### QUESTIONS ON THE MATERIAL
- A) In the abstract on cardiac atlas phenotypes and biological age, which algorithm was used for rigid registration of the mesh images?
- B) Carry on writing the abstract on cardiac atlas phenotypes and biological age prediction, starting after its last sentence.

═══ EXCERPT TO READ

Cardiac Atlas based Phenotypes Extraction and Application in Biological Age Prediction (RF_TH_227)

The prediction of cardiac biological age has been a prominent research focus in the cardiovascular field, as it can be used to determine vascular age, a key indicator of cardiovascular disease risk. Traditional prediction methods primarily rely on conventional conventional biomarkers. In this study, we constructed a cardiac atlas based on end-diastolic short-axis CMR images from a healthy population and extracted high-throughput phenotypes.


Methods:

Atlas construction

This study received approval from the local institutional review board. All participants provided informed consent. A total of 736 individuals, representing a natural population without major diseases, were acquired using a 3T scanner (MAGNETOM Vida, Siemens Healthineers). The pipeline of cardiac atlas construction (Figure 1) include: 1) Cardiac segmentation: cine images were automatically segmented using a pre-trained biventricular segmentation network, followed by quality control and manual adjustments by an experienced radiologist. 2) Preprocessing and registration: Gaussian smoothing was applied, followed by rigid registration of the mesh images using the ICP algorithm. 3) Atlas construction: Using the LDDMM framework, rigidly registered images were refined through spatial registration and averaging. A template mesh representing the average cardiac shape was estimated, and atlas phenotypes, representing deformations from template to each subject, were derived using control point coordinates and momentum vectors in 3D space. Momentum represents the spatial displacement measures of variability within the population.

Cardiac age prediction

A random forest regression model was first trained using the 35 conventional biomarkers as input features to predict age. The model was then retrained by incorporating the momentum vectors as cardiac deformation features, comparing performance on the same training sets (656 samples) and test sets (72 samples). Initial screening was performed to exclude momentum vectors with low mean absolute displacement. Pearson correlation tests were used to evaluate the relationships between 35 biomarkers (atrial volume, ventricle volume, and wall thickness), combined biomarkers and atlas phenotypes (momenta) with age.

══════
═══ INPUT DATA

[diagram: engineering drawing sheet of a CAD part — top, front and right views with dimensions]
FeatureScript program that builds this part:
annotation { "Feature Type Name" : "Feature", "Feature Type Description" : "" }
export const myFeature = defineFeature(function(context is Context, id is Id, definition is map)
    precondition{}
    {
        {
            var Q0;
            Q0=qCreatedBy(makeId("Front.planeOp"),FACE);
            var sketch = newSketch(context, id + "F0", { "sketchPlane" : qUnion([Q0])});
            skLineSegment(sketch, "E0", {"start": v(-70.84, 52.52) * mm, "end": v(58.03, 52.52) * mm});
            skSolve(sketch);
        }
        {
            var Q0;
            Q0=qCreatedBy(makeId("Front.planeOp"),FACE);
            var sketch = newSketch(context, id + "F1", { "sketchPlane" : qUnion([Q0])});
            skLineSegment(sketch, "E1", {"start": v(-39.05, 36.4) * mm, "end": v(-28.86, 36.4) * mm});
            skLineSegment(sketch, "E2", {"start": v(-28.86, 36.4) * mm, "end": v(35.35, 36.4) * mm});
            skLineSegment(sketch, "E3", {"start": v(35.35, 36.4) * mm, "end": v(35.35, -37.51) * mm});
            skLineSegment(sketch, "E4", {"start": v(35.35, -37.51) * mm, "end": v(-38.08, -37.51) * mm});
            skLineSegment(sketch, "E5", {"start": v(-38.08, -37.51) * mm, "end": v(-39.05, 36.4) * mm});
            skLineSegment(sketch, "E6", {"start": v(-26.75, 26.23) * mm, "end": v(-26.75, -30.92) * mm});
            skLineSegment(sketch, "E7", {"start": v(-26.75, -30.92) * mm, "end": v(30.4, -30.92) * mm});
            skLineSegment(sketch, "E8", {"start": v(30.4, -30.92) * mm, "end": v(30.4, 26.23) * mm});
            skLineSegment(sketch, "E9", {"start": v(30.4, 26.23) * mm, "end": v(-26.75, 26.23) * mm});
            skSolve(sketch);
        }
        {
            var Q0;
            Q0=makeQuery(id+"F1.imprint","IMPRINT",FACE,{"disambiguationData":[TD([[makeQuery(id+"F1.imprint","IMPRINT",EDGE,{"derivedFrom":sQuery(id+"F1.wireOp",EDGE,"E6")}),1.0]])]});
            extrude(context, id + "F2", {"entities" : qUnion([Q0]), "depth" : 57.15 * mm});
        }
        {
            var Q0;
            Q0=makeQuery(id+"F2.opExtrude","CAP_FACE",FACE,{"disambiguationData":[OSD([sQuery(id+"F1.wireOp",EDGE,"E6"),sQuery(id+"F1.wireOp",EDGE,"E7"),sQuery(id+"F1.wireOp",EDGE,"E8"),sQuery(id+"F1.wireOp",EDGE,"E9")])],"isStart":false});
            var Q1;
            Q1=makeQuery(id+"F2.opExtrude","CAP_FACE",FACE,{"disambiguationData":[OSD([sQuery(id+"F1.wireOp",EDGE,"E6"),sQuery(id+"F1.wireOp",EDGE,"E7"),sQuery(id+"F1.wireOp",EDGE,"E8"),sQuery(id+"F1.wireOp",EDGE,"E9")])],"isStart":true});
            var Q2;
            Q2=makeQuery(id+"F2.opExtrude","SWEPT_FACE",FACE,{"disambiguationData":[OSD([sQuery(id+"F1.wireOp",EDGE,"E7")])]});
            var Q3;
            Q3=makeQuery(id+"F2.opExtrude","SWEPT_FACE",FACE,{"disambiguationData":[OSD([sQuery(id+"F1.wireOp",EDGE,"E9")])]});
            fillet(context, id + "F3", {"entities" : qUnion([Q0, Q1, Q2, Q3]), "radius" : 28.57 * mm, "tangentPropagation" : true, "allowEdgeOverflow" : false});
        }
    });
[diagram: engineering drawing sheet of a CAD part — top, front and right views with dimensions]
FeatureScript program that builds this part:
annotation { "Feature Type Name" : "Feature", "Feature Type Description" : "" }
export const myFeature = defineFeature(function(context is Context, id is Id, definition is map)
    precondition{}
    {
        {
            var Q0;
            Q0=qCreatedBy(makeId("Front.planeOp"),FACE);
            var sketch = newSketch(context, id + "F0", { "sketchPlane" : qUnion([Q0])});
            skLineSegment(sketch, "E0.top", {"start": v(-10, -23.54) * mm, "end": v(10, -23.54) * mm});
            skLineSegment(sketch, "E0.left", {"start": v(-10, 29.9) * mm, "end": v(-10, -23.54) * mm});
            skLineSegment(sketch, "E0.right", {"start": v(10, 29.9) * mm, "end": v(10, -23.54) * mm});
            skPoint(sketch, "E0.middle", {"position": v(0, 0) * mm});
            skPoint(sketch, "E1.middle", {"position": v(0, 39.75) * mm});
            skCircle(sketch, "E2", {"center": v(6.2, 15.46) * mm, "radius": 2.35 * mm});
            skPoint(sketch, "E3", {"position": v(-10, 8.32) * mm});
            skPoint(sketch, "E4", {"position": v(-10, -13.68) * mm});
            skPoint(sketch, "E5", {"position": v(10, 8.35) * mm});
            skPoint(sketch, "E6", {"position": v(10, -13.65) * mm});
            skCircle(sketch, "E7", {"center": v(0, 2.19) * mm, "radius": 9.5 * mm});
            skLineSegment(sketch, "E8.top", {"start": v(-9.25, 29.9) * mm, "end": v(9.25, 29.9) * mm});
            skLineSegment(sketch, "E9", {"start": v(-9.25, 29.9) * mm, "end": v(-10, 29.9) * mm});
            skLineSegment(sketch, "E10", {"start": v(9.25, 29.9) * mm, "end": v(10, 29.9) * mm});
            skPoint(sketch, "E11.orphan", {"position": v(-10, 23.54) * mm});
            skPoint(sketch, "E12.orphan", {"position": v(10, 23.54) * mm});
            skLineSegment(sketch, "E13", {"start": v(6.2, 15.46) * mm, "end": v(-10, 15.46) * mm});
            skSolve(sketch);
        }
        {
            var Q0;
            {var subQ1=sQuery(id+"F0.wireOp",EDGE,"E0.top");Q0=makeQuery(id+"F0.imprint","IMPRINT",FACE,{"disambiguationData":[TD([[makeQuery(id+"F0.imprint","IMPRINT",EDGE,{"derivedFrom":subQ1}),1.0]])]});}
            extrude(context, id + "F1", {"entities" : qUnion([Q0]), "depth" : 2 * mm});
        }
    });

══════

### EXERCISE RESPONSES
- A) The ICP algorithm.

- B)
Results:

Correlations analysis

A total of 880 momenta were extracted from the 3D atlas, with 540 remaining after initial screening. Figure 2 shows that 29 out of 35 conventional biomarkers are significantly associated with age (p < 0.0001), and 185 out of 575 combined conventional biomarkers and momenta are significantly associated (p < 0.0001). The addition of atlas based momenta measurements slightly enhanced the significance of the correlation.

Prediction performance  

As shown in Figure 3, predicting age based solely on biomarkers yielded suboptimal results. The MAEs of the training and testing sets are 3.1 and 8.9, respectively.Incorporating momenta as additional input features improved prediction accuracy (The MAE of the test set decreased to 8.6). The regression scatter plot (Figure 3a) indicates better performance when momenta were included. Feature importance analysis (Figure 3b) revealed that 8 of the top 20 most significant features were derived from momenta, demonstrating their contribution to enhanced predictive performance.

Conclusion:

This study constructs a 3D cardiac morphological atlas, demonstrating that incorporating atlas-based phenotypes yields better biological age predictive performance than using biomarkers alone.